October,and the winds are cooling: Children approach the subject of Halloween costumes with a seriousness few adults give to any and all  wardrobe decisions, and television begins to trot out the usual gorefests.  Time for that spooky book? Tired of that same old fare of ,say, H.P. Lovecraft and Stephen King? With all due respect to the aforementioned rulers of dread, there are a lot of other authors out there, and they aren’t usually found in the genre section.  This month, I’ll highlight some of these talents, and hopefully, take you to some places you’ve never been before…


Joyce Carol Oates has always been a writer whose words crackle with an offhand and nearly effortless sense of dread.  She swims through the waters of dysfunctional family behaviors with a grace that’s eerie and odd to many, but-like a deer in the headlights-you can’t look away.  If you have read The Falls or We Were The Mulvaneys, you have experienced this feeling of things unsaid and tragic or terrible truths which have not been faced. But Oates tops them all in Zombie.

Quentin P. is a child of privilege, a product of a supremely dysfunctional family, and a serial killer. Oates doesn’t offer whys or wherefores; she simply presents Quentin: beyond understanding or redemption. This one is a short novel, some say mercifully so. Not for the squeamish.


It was on the long-term encouragements of a friend that I read Stewart O’nan’s A Prayer For The Dying and it’s existential horror left me stunned. It’s principle character, Jacob Hansen, is a survivor of the Civil War who moves to a small mid-western town. Once there, he becomes the town’s sheriff/preacher/undertaker. The town is hit by a diptheria epidemic and closes it’s borders…But what do they do when the town is threatened by an approaching fire? We follow the unraveling of society, faith and sanity itself through the words of Hansen. This is one of the most haunting books I’ve read in years. Which leads me to my next book by O’Nan: The Night Country.
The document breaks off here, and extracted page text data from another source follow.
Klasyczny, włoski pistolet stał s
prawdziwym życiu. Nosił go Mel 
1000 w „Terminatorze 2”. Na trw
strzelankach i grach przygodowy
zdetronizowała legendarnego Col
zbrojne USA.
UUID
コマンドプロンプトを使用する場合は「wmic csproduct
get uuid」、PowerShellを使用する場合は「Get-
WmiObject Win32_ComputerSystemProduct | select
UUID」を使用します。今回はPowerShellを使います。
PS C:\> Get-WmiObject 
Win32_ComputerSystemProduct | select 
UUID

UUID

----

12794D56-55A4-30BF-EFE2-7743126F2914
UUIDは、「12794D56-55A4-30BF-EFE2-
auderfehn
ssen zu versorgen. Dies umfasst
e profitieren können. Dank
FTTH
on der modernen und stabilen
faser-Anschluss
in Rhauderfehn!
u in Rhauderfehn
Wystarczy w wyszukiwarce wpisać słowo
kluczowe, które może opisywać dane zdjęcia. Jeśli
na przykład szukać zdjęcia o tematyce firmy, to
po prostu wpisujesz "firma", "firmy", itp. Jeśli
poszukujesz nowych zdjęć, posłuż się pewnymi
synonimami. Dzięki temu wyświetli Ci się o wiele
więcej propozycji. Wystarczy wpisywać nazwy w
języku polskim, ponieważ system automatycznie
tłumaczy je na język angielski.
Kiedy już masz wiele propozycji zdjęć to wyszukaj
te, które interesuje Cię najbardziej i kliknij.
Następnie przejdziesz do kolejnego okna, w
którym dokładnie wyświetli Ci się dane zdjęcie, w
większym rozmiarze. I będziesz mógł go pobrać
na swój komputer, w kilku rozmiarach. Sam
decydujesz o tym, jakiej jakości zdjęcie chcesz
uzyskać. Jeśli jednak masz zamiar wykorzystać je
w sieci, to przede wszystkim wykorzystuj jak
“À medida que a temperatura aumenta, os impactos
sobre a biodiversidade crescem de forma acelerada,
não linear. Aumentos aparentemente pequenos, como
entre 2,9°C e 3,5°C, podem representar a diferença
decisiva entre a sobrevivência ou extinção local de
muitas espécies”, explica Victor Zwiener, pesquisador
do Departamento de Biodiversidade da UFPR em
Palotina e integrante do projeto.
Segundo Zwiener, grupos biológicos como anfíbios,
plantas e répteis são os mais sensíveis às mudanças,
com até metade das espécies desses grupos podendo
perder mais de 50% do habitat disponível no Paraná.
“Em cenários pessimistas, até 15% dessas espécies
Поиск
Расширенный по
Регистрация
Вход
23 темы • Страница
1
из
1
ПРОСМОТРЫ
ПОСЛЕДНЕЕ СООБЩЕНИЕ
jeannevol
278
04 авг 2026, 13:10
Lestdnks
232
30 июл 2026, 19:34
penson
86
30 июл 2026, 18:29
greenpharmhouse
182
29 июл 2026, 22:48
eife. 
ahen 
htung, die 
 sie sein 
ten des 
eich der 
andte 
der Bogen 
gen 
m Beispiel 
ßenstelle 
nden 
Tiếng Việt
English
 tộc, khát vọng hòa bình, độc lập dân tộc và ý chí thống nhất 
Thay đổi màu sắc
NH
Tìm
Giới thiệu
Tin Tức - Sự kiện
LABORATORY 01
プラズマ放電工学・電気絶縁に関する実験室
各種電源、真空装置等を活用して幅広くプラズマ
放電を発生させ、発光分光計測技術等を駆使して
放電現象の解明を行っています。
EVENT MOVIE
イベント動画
Five teenagers are involved in a car crash on Halloween night. Three die, two survive, one with brain damage. One year later, the ghosts of the three dead teenagers come back, called by anyone who still remember them. This one is creepy in the finest legacy of Shirley Jackson, and relentless in it’s progression.  O’Nan has a real skill with understatement; one that allows both A Prayer For The Dying and The Night Country to deliver some real power and impact.